* **Set task**
Revise the listing from the line that contains "scientific name: Rugoloa pilosa" through the line that contains "genus: Drimys", replacing "collectors" with "collected by" and leaving everything else unchanged. Return only those lines.

* **Records provided**
※
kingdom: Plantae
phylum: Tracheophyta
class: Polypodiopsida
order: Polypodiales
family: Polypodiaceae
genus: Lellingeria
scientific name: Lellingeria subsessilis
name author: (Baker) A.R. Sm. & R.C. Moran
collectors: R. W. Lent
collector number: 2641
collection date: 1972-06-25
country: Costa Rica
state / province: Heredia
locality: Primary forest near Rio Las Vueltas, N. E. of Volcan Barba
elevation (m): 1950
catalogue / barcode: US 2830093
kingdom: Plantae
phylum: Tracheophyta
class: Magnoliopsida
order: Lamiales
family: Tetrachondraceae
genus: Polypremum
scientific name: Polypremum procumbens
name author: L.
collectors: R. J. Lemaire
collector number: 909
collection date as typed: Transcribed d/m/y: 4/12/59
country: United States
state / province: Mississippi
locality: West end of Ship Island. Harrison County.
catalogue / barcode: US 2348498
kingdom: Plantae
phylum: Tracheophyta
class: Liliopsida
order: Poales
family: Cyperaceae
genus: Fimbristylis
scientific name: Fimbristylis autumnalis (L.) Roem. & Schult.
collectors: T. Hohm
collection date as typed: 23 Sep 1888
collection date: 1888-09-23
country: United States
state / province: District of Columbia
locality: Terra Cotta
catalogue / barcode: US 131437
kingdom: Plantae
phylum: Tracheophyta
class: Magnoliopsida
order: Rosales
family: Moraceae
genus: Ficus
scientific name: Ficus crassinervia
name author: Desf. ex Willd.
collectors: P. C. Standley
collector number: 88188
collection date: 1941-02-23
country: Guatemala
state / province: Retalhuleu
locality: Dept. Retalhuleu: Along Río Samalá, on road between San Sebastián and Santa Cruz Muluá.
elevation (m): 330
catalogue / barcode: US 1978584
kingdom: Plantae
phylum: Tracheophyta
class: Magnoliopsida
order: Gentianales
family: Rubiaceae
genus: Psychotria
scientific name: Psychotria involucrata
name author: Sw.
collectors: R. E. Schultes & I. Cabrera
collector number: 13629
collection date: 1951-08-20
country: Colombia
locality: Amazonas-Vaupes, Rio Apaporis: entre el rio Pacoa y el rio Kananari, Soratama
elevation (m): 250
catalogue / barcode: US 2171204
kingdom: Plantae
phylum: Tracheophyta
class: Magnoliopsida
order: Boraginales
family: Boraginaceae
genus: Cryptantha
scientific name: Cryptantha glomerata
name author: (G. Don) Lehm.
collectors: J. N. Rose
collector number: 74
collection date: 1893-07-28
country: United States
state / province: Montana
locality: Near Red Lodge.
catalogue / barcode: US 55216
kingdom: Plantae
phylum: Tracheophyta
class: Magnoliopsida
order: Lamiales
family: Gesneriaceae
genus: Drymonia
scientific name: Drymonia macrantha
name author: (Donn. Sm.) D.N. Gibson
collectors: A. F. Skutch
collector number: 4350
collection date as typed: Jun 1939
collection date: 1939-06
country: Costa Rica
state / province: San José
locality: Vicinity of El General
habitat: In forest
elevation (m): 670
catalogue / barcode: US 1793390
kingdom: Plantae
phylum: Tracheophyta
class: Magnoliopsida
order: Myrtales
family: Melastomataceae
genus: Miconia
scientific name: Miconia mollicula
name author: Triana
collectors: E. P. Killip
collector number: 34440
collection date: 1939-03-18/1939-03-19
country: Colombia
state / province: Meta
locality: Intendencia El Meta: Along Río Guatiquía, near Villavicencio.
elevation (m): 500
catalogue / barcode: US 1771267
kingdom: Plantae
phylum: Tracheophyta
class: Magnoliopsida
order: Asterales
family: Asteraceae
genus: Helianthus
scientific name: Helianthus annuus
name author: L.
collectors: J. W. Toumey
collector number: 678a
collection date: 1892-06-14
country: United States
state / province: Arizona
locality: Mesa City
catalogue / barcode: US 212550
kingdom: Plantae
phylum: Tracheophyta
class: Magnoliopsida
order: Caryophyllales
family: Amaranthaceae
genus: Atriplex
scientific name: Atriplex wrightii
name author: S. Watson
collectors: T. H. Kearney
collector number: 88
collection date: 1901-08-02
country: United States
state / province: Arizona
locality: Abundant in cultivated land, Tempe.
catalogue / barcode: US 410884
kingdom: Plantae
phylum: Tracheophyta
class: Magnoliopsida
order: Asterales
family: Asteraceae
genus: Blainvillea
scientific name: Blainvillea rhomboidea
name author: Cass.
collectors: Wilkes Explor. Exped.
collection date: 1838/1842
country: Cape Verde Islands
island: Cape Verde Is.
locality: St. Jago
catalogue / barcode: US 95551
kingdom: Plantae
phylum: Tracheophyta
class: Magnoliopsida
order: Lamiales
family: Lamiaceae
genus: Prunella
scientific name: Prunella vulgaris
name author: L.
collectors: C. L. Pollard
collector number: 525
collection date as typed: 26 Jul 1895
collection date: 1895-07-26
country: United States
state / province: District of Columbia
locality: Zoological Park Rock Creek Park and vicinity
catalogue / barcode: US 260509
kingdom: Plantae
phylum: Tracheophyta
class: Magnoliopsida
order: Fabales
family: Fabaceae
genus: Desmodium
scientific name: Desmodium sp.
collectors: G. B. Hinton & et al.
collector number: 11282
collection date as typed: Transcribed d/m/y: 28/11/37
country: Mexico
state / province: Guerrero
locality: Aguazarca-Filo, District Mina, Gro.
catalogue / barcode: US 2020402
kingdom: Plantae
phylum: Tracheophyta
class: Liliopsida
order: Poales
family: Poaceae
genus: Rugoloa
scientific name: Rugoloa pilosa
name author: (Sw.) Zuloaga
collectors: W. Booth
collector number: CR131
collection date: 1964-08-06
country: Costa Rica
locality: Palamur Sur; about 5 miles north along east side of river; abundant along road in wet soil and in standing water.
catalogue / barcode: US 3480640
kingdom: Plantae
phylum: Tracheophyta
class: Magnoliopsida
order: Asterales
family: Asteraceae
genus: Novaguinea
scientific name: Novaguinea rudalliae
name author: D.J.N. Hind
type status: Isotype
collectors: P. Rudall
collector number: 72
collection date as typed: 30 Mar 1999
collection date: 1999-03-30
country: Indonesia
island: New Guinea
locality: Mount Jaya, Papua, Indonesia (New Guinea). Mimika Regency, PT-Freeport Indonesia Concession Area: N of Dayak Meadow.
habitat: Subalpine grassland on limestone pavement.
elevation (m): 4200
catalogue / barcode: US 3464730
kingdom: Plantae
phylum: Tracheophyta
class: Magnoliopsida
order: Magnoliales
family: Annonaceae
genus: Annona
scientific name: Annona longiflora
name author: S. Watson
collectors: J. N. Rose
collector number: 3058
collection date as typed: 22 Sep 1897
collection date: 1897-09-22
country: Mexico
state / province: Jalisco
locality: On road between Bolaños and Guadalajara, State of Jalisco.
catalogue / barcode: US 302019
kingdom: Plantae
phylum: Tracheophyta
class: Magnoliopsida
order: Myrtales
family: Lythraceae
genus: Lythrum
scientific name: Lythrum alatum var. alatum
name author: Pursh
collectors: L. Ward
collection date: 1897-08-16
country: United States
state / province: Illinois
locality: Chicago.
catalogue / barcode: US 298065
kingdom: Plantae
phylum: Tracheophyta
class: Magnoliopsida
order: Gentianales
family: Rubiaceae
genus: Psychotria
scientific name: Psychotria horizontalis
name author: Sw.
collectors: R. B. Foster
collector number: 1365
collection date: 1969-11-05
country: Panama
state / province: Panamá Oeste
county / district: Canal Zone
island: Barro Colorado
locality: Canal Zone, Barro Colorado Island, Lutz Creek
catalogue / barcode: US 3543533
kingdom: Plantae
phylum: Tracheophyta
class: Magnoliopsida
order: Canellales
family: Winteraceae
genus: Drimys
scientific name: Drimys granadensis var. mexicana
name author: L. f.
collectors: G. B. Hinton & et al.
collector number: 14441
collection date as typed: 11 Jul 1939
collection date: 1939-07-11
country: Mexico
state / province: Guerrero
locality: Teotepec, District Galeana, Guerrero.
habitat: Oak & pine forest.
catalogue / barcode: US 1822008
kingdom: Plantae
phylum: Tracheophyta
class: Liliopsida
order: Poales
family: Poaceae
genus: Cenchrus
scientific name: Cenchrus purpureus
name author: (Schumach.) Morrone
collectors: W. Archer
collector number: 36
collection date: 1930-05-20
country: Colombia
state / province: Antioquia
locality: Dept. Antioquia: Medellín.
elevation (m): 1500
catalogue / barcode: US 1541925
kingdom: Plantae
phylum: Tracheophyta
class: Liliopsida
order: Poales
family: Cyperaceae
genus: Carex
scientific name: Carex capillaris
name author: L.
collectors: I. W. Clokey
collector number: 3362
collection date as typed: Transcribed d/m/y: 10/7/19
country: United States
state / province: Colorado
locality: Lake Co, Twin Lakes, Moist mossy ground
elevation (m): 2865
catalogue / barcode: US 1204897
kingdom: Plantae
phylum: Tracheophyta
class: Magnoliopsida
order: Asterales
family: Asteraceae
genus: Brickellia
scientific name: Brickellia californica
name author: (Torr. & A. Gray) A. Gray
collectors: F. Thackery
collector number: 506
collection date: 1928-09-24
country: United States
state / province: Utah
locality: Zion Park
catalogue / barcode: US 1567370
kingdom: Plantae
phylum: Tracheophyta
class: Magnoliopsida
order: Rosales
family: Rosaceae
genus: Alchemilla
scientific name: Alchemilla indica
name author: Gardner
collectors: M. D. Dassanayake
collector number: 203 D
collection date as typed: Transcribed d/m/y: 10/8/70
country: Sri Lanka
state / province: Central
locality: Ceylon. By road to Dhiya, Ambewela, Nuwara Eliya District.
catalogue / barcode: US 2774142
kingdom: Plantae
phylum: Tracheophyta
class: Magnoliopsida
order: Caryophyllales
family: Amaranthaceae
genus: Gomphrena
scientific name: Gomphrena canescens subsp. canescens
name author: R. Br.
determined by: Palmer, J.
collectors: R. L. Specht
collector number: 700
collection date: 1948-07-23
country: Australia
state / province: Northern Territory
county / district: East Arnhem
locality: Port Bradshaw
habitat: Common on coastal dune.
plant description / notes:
※
* **Written answer**
scientific name: Rugoloa pilosa
name author: (Sw.) Zuloaga
collected by: W. Booth
collector number: CR131
collection date: 1964-08-06
country: Costa Rica
locality: Palamur Sur; about 5 miles north along east side of river; abundant along road in wet soil and in standing water.
catalogue / barcode: US 3480640
kingdom: Plantae
phylum: Tracheophyta
class: Magnoliopsida
order: Asterales
family: Asteraceae
genus: Novaguinea
scientific name: Novaguinea rudalliae
name author: D.J.N. Hind
type status: Isotype
collected by: P. Rudall
collector number: 72
collection date as typed: 30 Mar 1999
collection date: 1999-03-30
country: Indonesia
island: New Guinea
locality: Mount Jaya, Papua, Indonesia (New Guinea). Mimika Regency, PT-Freeport Indonesia Concession Area: N of Dayak Meadow.
habitat: Subalpine grassland on limestone pavement.
elevation (m): 4200
catalogue / barcode: US 3464730
kingdom: Plantae
phylum: Tracheophyta
class: Magnoliopsida
order: Magnoliales
family: Annonaceae
genus: Annona
scientific name: Annona longiflora
name author: S. Watson
collected by: J. N. Rose
collector number: 3058
collection date as typed: 22 Sep 1897
collection date: 1897-09-22
country: Mexico
state / province: Jalisco
locality: On road between Bolaños and Guadalajara, State of Jalisco.
catalogue / barcode: US 302019
kingdom: Plantae
phylum: Tracheophyta
class: Magnoliopsida
order: Myrtales
family: Lythraceae
genus: Lythrum
scientific name: Lythrum alatum var. alatum
name author: Pursh
collected by: L. Ward
collection date: 1897-08-16
country: United States
state / province: Illinois
locality: Chicago.
catalogue / barcode: US 298065
kingdom: Plantae
phylum: Tracheophyta
class: Magnoliopsida
order: Gentianales
family: Rubiaceae
genus: Psychotria
scientific name: Psychotria horizontalis
name author: Sw.
collected by: R. B. Foster
collector number: 1365
collection date: 1969-11-05
country: Panama
state / province: Panamá Oeste
county / district: Canal Zone
island: Barro Colorado
locality: Canal Zone, Barro Colorado Island, Lutz Creek
catalogue / barcode: US 3543533
kingdom: Plantae
phylum: Tracheophyta
class: Magnoliopsida
order: Canellales
family: Winteraceae
genus: Drimys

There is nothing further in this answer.